Der Wehrbeauftragte und Oberzollrat Müller

Gestern abend hatte es noch nach Entlastung geklungen: Das Einsatzführungskommando der Bundeswehr, hieß es in verschiedenen Medienberichten, habe keine Anzeichen für systematische Öffnung von Feldpost aus Afghanistan finden können. Nach Auswertung der Unterlagen kann aus hiesiger Sicht eine Manipulation der Umschläge/Postsendungen zumindest bis zur Übergabe im Feldpostamt an das dort zuständige Personal ausgeschlossen werden, meldete zum Beispiel die taz unter Berufung auf den bundeswehrinternen Bericht.

Für den Wehrbeauftragten Hellmut Königshaus, der nach Beschwerden von Soldaten während seiner Afghanistan-Reise Mitte Januar diese Affäre an Verteidigungsministerium und Parlament meldete, ist mit dem Bericht aber offensichtlich noch längst nicht alles geklärt. Auch nach diesem ersten Zwischenergebnis sehe er eine gewisse Berechtigung, weiterhin von systematischer Öffnung zu sprechen, sagte er bei der Vorlage seines Jahresberichts heute in Berlin.

Nach wie vor sei unstrittig, dass der überwiegende Anteil der geöffneten Briefe aus dem OP North, dem Außenposten der Bundeswehr in der nordafghanischen Provinz Bahglan, stamme. Die gelegentlich geäußerten Erklärungsversuche, da seien Briefe irgendwie falsch in eine Sortiermaschine geraten, will Königshaus nicht akzeptieren: Ich weiß nicht, ob die Sortiermaschine etwas gegen die Soldaten aus dem OP North hat. Außerdem gebe es vermutlich eine Dunkelziffer über die bislang bekannt gewordenen Fälle hinaus: Briefe, die völlig verschwinden, fallen erst mal nicht auf.

Was den Wehrbeauftragten aber zusätzlich misstrauisch macht, sind die (am Montag vom Verteidigungsministerium bestätigten) Meldungen, dass Briefe mit Speichermedien wie USB-Sticks und Speicherkarten geöffnet wurden. Warum? Auch das muss geklärt werden, verlangte Königshaus. Das sind ja persönliche Daten.

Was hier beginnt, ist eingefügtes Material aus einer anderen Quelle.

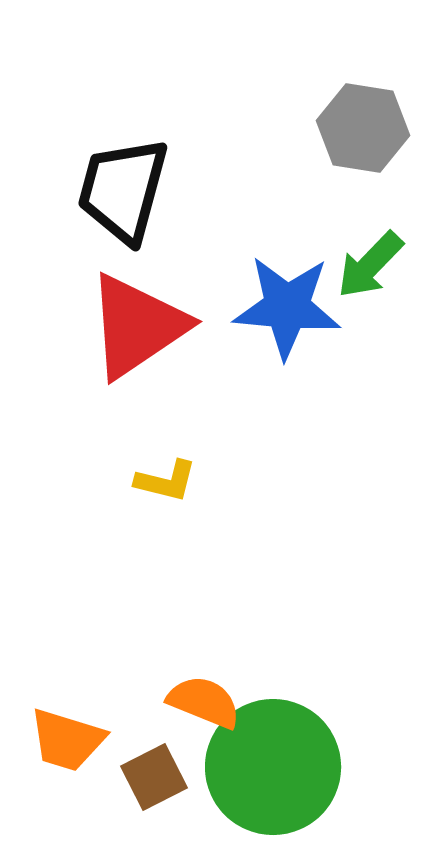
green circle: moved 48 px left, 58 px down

Auch wenn der Wehrbeauftragte des Bundestages das so nicht ausspricht: Weiterhin steht der Verdacht im Raum, dass Briefe geöffnet worden sein könnten, um zum Beispiel Speicherkarten mit Fotos von der Front abzufischen. Und so wie er sich heute in seiner Pressekonferenz anhörte, ist dieser Verdacht längst noch nicht ausgeräumt.

Bei dieser ganzen Affäre spielt möglicherweise auch der Zoll eine Rolle – der zwar Paketsendungen aus und nach Afghanistan kontrollieren kann (und die geöffneten Sendungen dann auch entsprechend kennzeichnen muss), aber mit normalen Briefen eigentlich nichts zu tun hat. Er habe deshalb das Bundesfinanzministerium gebeten, mal zu prüfen, welche Rechtsgrundlage es für die Öffnung von Briefen geben könnte, sagte Königshaus – der Zoll untersteht dem Ministerium von Ressortchef Wolfgang Schäuble. Auf den Speicherkarten in den geöffneten Briefen seien ja vermutlich private Fotos – und ich möchte meine privaten Fotos nicht von Oberzollrat Müller kontrolliert sehen.

Dem Wehrbeauftragten liegt nach seinen Worten auch schon eine Anfrage von Staatsanwälten vor, ob der Zugriff auf die Feldpost möglicherweise in Deutschland passierte – dann wäre es möglicherweise ein Verstoß gegen den Paragrafen 202 des Strafgesetzbuches, Verletzung des Briefgeheimnisses.

Ein Ende der Untersuchungen sieht Königshaus nicht: Ich glaube nicht, dass der Sachverhalt insoweit geklärt ist.

Nachtrag: Das Bundesverteidigungsministerium teilte zu der Frage der Speichermedien heute mit:

Für unsere Soldatinnen und Soldaten im Einsatz gibt es kein Verbot, private Speichermedien (z.B. USB-Sticks oder Speicherkarten) zu versenden.
Auf privaten Speichermedien dürfen jedoch keine dienstlichen Dateien gespeichert werden.
Darüber hinaus gelten – wie für alle Sendungen in das/aus dem Ausland – die derzeit gültigen Zollbestimmungen.